Improve resource utilization in MapReduce

Project Details

Project Lead
Zhenhua Guo 
Project Manager
Zhenhua Guo 
Institution
Indiana University, Pervasive Technology Institute  
Discipline
Computer Science (401) 

Abstract

Hadoop partitions physical resources into conceptual map and reduce slots to control the maximum number of tasks that can concurrently run on each slave node. We observed that this mechanism can result in low resource utilization when not all task slots on a node are used. In this project, we propose a new mechanism called resource stealing to increase resource utilization. In addition, the default mechanism to trigger speculative execution may incur the execution of many non-beneficial speculative tasks that are killed before completion. In this project, we propose Benefit Aware Speculative Execution (BASE) which reduces the number of non-beneficial speculative tasks without sacrificing performance.

Intellectual Merit

This project addresses the inefficiencies of Hadoop.

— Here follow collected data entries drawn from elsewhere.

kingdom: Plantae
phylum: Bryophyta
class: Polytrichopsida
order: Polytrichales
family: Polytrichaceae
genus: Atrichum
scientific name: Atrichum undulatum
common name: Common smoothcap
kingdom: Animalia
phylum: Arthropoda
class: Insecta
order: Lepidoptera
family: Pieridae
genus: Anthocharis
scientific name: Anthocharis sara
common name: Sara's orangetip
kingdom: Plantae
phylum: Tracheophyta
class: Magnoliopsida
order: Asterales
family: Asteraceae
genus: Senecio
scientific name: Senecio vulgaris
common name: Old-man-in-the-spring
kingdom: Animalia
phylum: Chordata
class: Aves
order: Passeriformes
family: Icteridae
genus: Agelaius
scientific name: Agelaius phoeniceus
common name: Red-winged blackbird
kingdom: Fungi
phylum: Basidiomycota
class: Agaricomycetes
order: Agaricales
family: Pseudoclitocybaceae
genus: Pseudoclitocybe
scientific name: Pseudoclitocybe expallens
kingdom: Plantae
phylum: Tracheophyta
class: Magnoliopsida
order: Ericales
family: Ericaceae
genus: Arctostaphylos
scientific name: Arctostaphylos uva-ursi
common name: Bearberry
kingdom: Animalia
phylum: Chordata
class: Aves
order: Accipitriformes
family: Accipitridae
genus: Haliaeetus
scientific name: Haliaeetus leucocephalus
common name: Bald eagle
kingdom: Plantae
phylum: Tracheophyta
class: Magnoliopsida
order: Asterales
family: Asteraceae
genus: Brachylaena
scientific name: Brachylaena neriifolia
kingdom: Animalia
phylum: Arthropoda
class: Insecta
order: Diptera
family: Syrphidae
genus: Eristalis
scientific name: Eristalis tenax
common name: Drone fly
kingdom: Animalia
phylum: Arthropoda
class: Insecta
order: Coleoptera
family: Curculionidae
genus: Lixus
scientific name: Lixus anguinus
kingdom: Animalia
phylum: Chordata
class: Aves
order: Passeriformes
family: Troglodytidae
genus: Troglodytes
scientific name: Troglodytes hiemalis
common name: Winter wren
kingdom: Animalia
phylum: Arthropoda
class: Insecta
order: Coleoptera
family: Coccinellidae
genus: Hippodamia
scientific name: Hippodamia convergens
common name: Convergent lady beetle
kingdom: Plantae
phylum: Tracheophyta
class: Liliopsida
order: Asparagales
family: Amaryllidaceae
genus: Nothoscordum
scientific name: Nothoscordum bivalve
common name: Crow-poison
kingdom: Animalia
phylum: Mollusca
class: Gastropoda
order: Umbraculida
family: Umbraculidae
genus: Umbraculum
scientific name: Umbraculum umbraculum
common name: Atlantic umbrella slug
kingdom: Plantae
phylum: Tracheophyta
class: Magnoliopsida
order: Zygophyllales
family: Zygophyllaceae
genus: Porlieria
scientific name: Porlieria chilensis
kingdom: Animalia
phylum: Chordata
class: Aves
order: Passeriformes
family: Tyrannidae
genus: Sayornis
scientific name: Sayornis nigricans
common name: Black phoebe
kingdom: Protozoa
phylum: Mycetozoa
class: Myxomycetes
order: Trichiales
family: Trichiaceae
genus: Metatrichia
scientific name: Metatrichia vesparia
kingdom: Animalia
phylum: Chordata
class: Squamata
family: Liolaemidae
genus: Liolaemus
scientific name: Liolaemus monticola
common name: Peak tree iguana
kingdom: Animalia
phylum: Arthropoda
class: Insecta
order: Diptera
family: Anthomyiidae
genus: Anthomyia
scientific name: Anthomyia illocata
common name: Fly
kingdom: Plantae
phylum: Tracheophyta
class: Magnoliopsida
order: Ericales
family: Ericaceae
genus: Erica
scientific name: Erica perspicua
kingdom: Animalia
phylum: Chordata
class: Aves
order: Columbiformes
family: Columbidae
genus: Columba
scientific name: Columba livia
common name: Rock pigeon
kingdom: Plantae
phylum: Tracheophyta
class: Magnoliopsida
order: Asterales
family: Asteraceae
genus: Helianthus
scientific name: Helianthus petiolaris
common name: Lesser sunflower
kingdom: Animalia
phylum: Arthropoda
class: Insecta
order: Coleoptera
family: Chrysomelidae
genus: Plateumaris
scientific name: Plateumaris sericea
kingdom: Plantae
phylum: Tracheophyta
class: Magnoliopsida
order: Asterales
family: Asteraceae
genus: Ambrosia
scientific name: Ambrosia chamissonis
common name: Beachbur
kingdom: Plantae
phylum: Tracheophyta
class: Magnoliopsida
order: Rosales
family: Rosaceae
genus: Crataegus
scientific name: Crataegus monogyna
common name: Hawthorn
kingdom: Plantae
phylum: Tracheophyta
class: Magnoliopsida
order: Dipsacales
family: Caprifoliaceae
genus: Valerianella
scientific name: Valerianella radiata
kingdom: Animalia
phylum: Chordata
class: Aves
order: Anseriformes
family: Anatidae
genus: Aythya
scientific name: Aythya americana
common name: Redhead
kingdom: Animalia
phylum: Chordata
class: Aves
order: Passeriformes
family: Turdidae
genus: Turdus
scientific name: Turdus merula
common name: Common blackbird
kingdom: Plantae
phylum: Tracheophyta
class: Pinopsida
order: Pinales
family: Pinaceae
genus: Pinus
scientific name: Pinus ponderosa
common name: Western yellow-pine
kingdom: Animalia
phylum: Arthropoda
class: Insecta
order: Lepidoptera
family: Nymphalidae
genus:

Our proposed resource stealing increases resource utilization without interfering with normal Hadoop task scheduling. In addition, our proposed Benefit Aware Speculative Execution (BASE) can eliminate most of the non-beneficial speculative tasks without degrading performance.

Broader Impacts

MapReduce/Hadoop has been used by both industry and academia to run large-scale data processing applications. The proposed approaches evaluated in this project increase resource utilization, which can improve throughput. It enables users to run MapReduce jobs more efficiently, and therefore reduces job run time. So the productivity of scientists is increased because they can get results faster and tune their applications accordingly.

Scale of Use

We used 20 - 40 of bare metal machines on a periodic basis.

Results

We ran CPU-, IO-, and network-intensive applications to evaluate our algorithms. The results show resource stealing can achieve higher resource utilization and thus reduce job run time. Our BASE optimization reduces the number of non-beneficial speculative tasks significantly without incurring performance degradation. 
The detailed results of this project are presented in our paper "Improving Resource Utilization in MapReduce" [bib]ResStealAndBASE[/bib].